Thursday, March 13, 2025

U.S. v. $1.1 Million in Currency (9th Cir. - March 11, 2025)

I think Judge Bress is right.

The government wants civil forfeiture of $1,106,775 in cash that it seized from Oak Porcelli when it stopped him on I-80 in Nevada and found it vacuum-sealed in his SUV. Personally, I'm very inclined to believe that the government is correct that these funds are ill-gotten (and thus forfeitable), but that's what the trial's going to be about.

Prior to trial, the government propounded some interrogatories to Mr. Porcelli, as it's entitled to do. But there's obviously some potential self-incrimination at stake here. So the rule is that the interrogatories can only be about Mr. Porcelli's standing to object to the seizure, not its merits.

Mr. Porcelli says, yes, it's my money, and yes, I say it's mine, so yes, I have standing to contest the seizure. He also gives a tiny little bit of detail about where he contends the money legitimately came from: i.e., "by working in the movie industry for 15 years." But he didn't go into exhaustive detail.
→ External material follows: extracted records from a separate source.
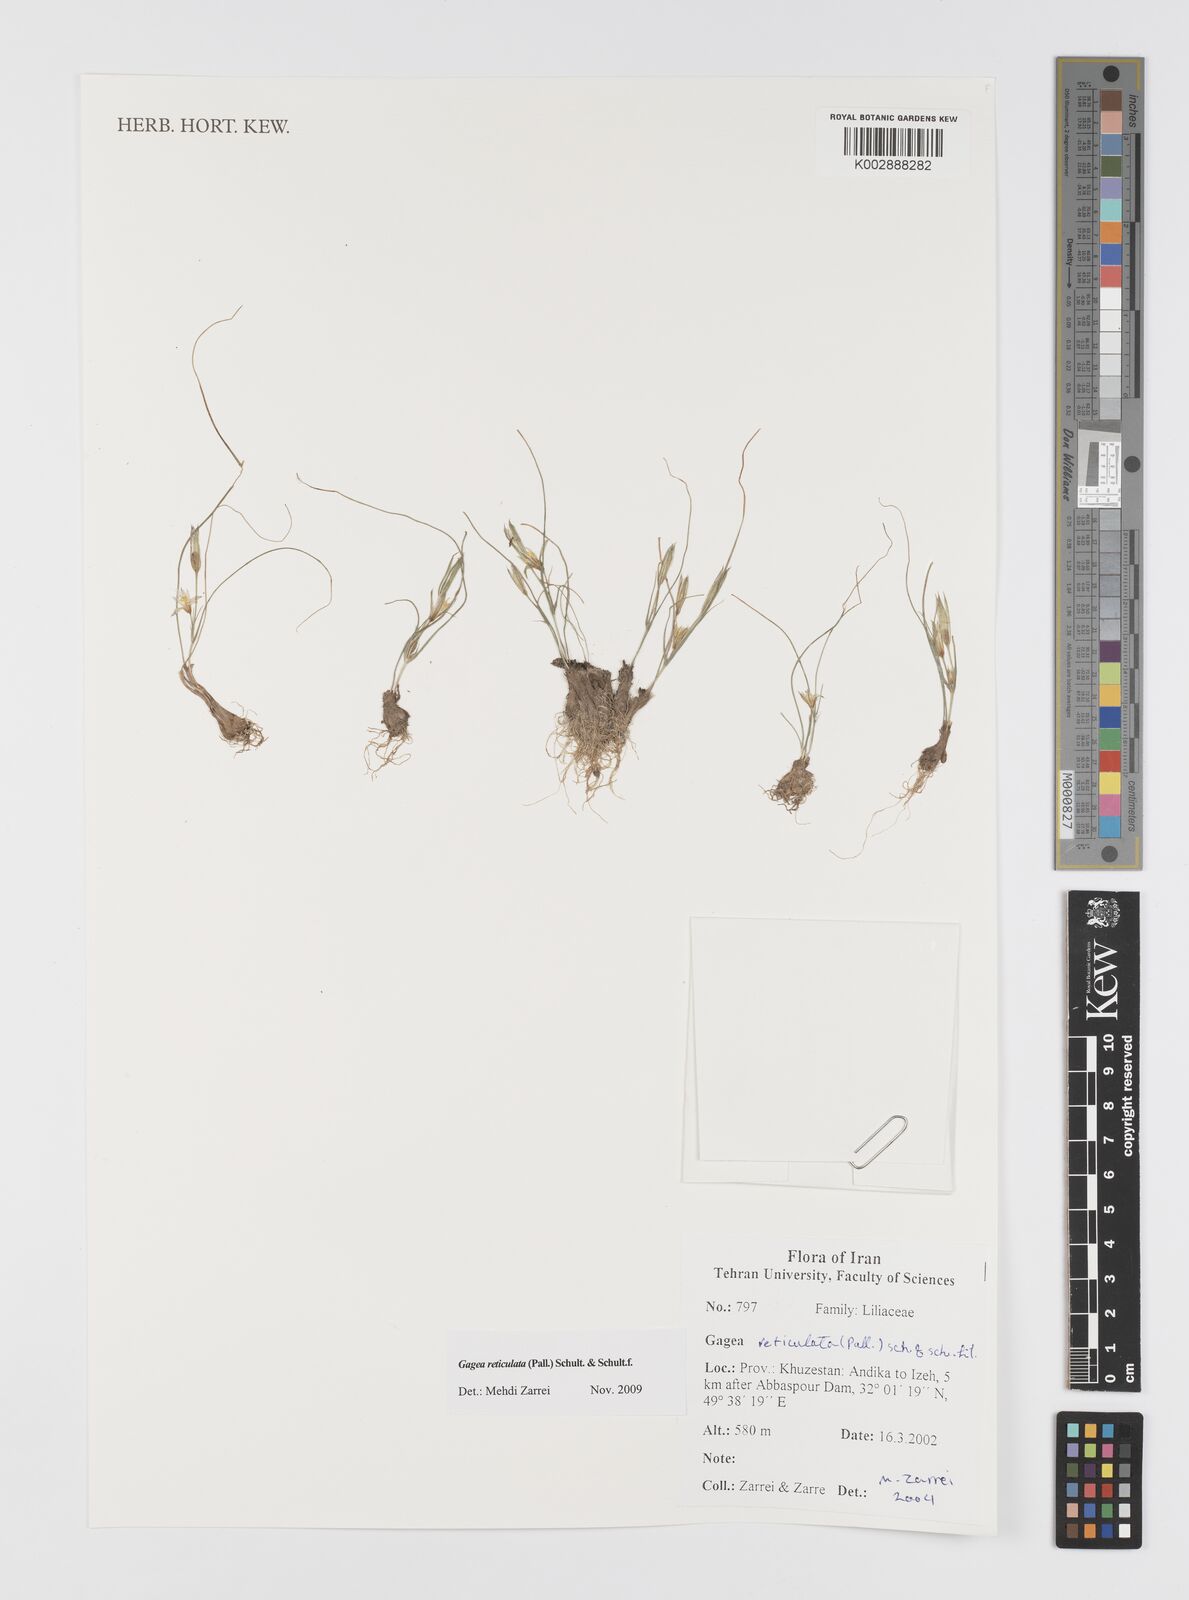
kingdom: Plantae
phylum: Tracheophyta
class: Liliopsida
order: Liliales
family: Liliaceae
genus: Gagea
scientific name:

He says, though, that he doesn't have to: that if the only permissible issue is standing, then obviously he has standing, since he claims that the money is his, and that his responses are accordingly all that's required.

The trial court disagreed, and struck Mr. Porcelli's claim to the money as a sanction for his refusal/failure to answer the interrogatories completely. The Ninth Circuit affirms. Judge Bress dissents.

It seems to me that the dissent is correct. Here's the relevant legal rule: In civil forfeiture cases, the government can only use interrogatories to "seek information about a claimant’s standing— meaning, his 'identity and relationship to the defendant property.'" If that's the case (as it undoubtedly is), it seems to me sufficient to simply identify who you are, and that you claim to own it, and to provide the most minimal of details about how you got it; i.e., your "relationship to the property". Saying "I own it because I earned it through my work" seems entirely responsive (and sufficient). The rest is the merits, and for trial.

Judge Bress waxes poetic about the dangers of the majority's contrary approach, and there's a lot to be said for that.

But even just as a matter of text and purpose, the dissent seems more persuasive to me than the majority opinion. Mr. Porcelli's clearly got standing to object. He claims the money is his. Everything else is simply a fight about whether he's right that he earned the money legitimately.